J.C. Roberts wrote:

Both security and reliability are really nothing more than a byproduct
of correctness and well informed decisions.
On Sat, 26 Nov 2005 09:34:39 -0600, <[EMAIL PROTECTED]> wrote:
That's the point.
Note the "nothing more". And the "byproduct".
If you throw away the correctness, and the effort it requires,
the security and reliability won't be around for long.

Yes, OpenBSD is the _only_ operating system that takes security as
seriously as it should be taken. Consider the why of OpenBSD's
accomplishments. Remove the why and you remove what they accomplished.
Use OpenBSD and think like Windows and get Windows security.

Thanks Tony! In couple of sentences you perfectly covered what took me
pages to explain.

And sometimes I wonder why no one ever accuses me of brevity.  ;-)

Kind Regards,
JCR
JCR,

/Please/ don't loose your verbosity.

For newbies like me, your lengthy descriptions of why the OpenBSD community thinks like it does are incredibly useful. Short, pithy explanations like Tony's are great for people who already understand but those of us just starting on our quest can often find them as cryptic as the proverbs of Buddha.

For my job, I write bootstraps and device drivers for real-time embedded systems and my biggest problem is when the documentation is missing, wrong, or worst of all, contradictory (*cough* Motorola *cough* Wind River *cough*).

What I most like about OpenBSD is the philosophy that nothing is done by magic. It works because it was designed correctly, implemented correctly, documented correctly. Nothing is done without you explicitly asking for it. I am sure it would be a cold day in hell before a paperclip popped up and said "It looks like you're configuring sendmail. Would you like help with this feature?"

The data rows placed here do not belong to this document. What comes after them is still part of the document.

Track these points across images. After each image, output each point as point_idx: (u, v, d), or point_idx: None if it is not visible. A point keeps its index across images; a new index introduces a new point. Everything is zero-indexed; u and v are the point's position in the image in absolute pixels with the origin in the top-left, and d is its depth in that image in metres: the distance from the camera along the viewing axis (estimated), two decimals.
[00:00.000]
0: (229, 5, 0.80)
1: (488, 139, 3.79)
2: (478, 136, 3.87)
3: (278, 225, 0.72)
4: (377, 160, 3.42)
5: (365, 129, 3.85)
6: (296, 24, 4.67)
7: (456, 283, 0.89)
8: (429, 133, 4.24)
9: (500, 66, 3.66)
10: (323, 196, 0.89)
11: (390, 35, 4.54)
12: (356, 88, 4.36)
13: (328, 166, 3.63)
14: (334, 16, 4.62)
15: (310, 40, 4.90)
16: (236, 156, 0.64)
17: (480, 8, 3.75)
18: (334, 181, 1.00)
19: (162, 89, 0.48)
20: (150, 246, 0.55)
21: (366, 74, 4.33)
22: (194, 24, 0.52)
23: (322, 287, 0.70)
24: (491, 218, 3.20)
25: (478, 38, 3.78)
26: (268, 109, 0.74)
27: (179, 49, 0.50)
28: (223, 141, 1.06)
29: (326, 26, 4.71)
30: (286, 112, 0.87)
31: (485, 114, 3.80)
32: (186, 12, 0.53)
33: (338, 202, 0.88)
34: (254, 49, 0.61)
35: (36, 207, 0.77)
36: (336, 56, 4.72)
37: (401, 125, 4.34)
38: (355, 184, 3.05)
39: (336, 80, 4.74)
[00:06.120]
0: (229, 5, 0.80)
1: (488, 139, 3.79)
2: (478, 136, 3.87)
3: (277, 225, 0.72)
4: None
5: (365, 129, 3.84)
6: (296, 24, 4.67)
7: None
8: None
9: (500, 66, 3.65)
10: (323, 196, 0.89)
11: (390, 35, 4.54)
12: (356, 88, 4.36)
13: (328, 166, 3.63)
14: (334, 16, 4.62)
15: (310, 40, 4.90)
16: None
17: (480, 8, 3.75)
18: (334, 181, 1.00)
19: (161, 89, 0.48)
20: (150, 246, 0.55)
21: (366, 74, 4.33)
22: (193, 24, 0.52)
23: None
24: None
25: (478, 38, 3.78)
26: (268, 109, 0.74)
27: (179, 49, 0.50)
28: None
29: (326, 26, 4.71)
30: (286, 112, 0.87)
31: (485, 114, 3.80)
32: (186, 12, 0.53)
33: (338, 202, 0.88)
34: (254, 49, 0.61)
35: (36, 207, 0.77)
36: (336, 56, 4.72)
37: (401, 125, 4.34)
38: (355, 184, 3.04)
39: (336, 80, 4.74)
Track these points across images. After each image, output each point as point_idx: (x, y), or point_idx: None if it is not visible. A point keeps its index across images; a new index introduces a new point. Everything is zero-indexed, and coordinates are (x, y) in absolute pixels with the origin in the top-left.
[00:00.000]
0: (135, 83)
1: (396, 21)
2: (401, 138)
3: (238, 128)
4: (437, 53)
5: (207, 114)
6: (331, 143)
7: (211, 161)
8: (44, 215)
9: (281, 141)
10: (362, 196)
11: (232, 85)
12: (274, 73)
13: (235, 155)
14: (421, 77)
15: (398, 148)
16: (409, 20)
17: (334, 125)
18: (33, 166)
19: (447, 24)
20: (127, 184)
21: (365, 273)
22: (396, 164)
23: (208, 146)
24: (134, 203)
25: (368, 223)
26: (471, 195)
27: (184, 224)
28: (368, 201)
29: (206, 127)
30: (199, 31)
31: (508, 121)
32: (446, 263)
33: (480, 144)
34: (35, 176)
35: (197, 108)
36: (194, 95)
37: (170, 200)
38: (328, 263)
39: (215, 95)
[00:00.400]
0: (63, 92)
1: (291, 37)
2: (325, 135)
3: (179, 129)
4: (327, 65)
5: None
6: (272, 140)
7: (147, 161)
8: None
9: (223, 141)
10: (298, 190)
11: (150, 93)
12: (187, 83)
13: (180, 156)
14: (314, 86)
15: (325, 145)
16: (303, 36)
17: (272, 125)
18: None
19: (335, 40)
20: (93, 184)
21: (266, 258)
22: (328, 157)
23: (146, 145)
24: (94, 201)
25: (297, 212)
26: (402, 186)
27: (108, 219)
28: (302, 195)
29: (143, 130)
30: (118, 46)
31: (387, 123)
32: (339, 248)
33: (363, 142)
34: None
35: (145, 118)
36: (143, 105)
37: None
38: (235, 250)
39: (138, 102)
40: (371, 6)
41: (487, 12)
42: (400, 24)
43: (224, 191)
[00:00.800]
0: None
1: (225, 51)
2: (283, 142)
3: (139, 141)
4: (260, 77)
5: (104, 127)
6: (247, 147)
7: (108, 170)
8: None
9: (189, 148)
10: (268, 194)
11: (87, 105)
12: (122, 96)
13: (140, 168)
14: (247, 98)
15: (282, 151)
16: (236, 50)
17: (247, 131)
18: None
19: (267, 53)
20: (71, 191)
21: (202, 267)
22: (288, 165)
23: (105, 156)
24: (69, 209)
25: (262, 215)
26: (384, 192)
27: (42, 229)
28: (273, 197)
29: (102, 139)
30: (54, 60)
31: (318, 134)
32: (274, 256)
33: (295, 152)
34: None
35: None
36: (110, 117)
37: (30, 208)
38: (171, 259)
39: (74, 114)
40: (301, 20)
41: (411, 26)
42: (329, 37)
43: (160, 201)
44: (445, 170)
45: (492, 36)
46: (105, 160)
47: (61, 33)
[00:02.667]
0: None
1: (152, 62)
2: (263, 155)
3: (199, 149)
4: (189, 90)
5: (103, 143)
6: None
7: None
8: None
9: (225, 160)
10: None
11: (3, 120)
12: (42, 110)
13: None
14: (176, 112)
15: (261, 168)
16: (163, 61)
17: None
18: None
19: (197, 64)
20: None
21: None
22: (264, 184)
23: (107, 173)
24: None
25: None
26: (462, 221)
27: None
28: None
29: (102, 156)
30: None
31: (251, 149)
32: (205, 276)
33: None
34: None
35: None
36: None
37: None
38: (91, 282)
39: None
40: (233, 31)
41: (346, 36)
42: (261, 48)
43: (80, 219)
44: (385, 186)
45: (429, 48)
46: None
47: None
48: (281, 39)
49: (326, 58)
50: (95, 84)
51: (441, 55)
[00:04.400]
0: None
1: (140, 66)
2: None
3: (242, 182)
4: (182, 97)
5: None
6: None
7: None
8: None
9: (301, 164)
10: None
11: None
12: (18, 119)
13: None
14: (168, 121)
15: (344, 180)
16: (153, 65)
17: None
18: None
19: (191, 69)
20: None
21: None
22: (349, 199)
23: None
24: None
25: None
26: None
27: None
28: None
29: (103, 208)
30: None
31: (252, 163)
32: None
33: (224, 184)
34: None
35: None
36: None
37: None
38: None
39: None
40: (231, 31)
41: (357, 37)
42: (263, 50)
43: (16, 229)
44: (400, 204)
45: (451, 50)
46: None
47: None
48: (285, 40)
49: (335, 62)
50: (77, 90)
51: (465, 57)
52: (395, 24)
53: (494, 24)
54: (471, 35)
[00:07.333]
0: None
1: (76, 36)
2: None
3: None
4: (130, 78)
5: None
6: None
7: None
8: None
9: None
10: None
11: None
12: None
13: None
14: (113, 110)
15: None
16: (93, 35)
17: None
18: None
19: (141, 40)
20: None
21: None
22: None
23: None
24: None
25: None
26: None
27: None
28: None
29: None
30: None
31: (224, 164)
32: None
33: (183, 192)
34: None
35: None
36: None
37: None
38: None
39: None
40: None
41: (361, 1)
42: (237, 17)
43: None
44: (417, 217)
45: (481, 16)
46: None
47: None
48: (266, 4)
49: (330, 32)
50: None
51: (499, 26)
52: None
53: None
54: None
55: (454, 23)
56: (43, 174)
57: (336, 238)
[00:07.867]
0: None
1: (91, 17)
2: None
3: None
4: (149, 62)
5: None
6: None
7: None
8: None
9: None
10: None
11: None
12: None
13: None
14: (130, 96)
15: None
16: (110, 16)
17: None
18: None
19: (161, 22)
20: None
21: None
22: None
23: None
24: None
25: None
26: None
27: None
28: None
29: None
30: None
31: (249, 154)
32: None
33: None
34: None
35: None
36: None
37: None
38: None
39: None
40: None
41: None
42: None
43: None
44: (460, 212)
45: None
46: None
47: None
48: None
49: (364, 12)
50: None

However, for one who is not yet enlightened, the most annoying thing about OpenBSD is trying to work out what you actually need to know. E.g. you have downloaded a .iso file and you know that there must be a way to open it without having to burn it to a disc. You search the man pages, google, etc but how do you find out that the feature you need is vnconfig(8)? (alright, so I actually did find it through google and the neohapsis archives of misc@).

Anyway thanks for responding to Robbert's thread. You have definitely helped me to understand the attitudes of the community.